RADARSEMARANG.COM, Semarang – Penanganan Covid-19 di Kota Semarang mendapatkan pujian dari juru bicara pemerintah untuk penanganan Covid-19, dr Reisa Broto Asmoro. Bahkan secara terang-terangan, wanita cantik ini meminta agar daerah lain mencontoh dan bisa belajar dari Semarang.
Dalam konferensi pers terkait progres PPKM di Indonesia itu, Reisa mangapresiasi Kota Semarang yang mampu mengendalikan laju Covid-19 dengan meningkatkan kepatuhan terhadap protokol kesehatan. Bahkan disebutkan bahwa upaya yang dilakukan di Kota Semarang telah mampu membuat 9 dari 10 orang memahami pentingnya menjauhi kerumunan.
Data tersebut sejalan dengan hasil pantauan kepatuhan yang dilakukan oleh pemerintah pusat terkait perilaku masyarakat pada masa PPKM. Reisa menyebutkan jika kepatuhan masyarakat Kota Semarang dalam memakai masker tergolong cukup tinggi, yaitu berada pada angka 97 persen. Adapun dalam tingkat kepatuhan dalam menjaga jarak sendiri berada di angka 86 persen.
Data lain juga diungkapkan oleh Reisa, antara lain dari Google Community Report yang menunjukkan bahwa Kota Semarang juga sukses dalam menerapkan aturan Work From Home (WFH). Sebab, dalam laporan komunitas Google, hanya ada 20 persen warga Kota Semarang yang bepergian dari rumah ke kantor untuk bekerja.
Meski mendapatkan pujian, Wali Kota Semarang Hendrar Prihadi pun mengucapkan terima kasih kepada masyarakat Kota Semarang yang telah bergerak bersama dalam upaya menurunkan kasus Covid-19.
“Saya rasa memang kepatuhan masyarakat ini salah satu kunci penting, sehingga saya tentu saja bersyukur dan berterima kasih kepada seluruh warga Kota Semarang yang telah kompak dalam menghadapi situasi saat ini,” katanya kepada RADARSEMARANG.COM, Kamis (2/9/2021).
Hendi–sapaan akrabnya menenkankan, jika pandemi belum usai, sehingga pekerjaan rumah Kota Semarang dalam penanganan Covid-19 masih banyak.
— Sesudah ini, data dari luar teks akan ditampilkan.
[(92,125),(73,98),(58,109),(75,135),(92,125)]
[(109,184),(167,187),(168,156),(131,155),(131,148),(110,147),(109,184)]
Salah satunya terkait vaksinasi yang pada saat ini terus diupayakan.
“Perlu diingat jika pandemi ini masih panjang, jadi jangan karena sudah mulai dibuka aktivitasnya, karena ini, karena itu, lalu jadi euforia,” tekannya.
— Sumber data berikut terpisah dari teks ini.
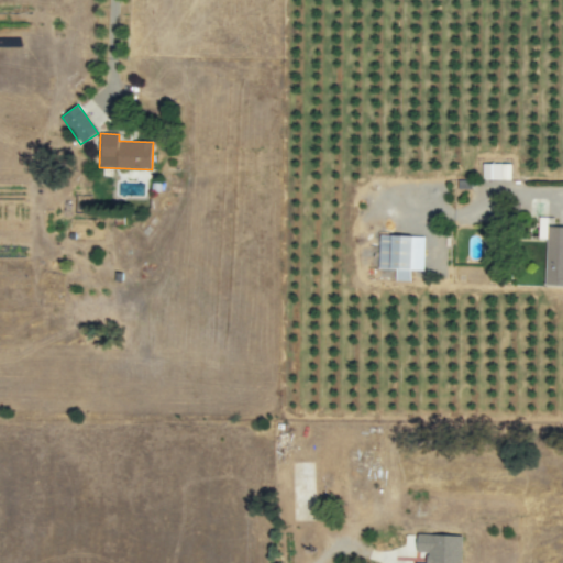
[(510,180),(510,164),(482,164),(482,179),(510,180)]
Ia juga meminta masyarakat belajar pengalaman yang sudah ada. Tercatat, ada dua kali momentum angka Covid-19 meningkat, padahal saat itu jumlah kasus di Semarang mulai turun, namun kembali melonjak. “Jadi, kepatuhan ini harus kita jaga sembari vaksinasi terus dikejar agar dapat mencapai target herd immunity,” tegasnya.
Kepala Dinas Kesehatan Kota Semarang M Abdul Hakam menyatakan, jajarannya terus berupaya untuk memaksimalkan stok vaksinasi yang dimiliki untuk mengejar herd immunity.
“Percepatan vaksinasi terus kita upayakan untuk dapat mencapai herd immunity bagi seluruh warga Kota Semarang. Dan kita terus berkoordinasi dengan Pemerintah Provinsi Jawa Tengah dan juga Kementerian Kesehatan untuk dapat memenuhi ketersediaan vaksin di Kota Semarang,” katanya.
Dikatakan, saat ini Pemkot Semarang terus mengejar agar level dalam Pemberlakuan Pembatasan Kegiatan Masyarakat (PPKM) di Semarang berada di level 1. Salah satunya adalah meminta tenaga kesehatan (nakes) untuk fokus melakukan tracing, testing, dan treatment (3T) jika menemukan kasus baru Covid-19.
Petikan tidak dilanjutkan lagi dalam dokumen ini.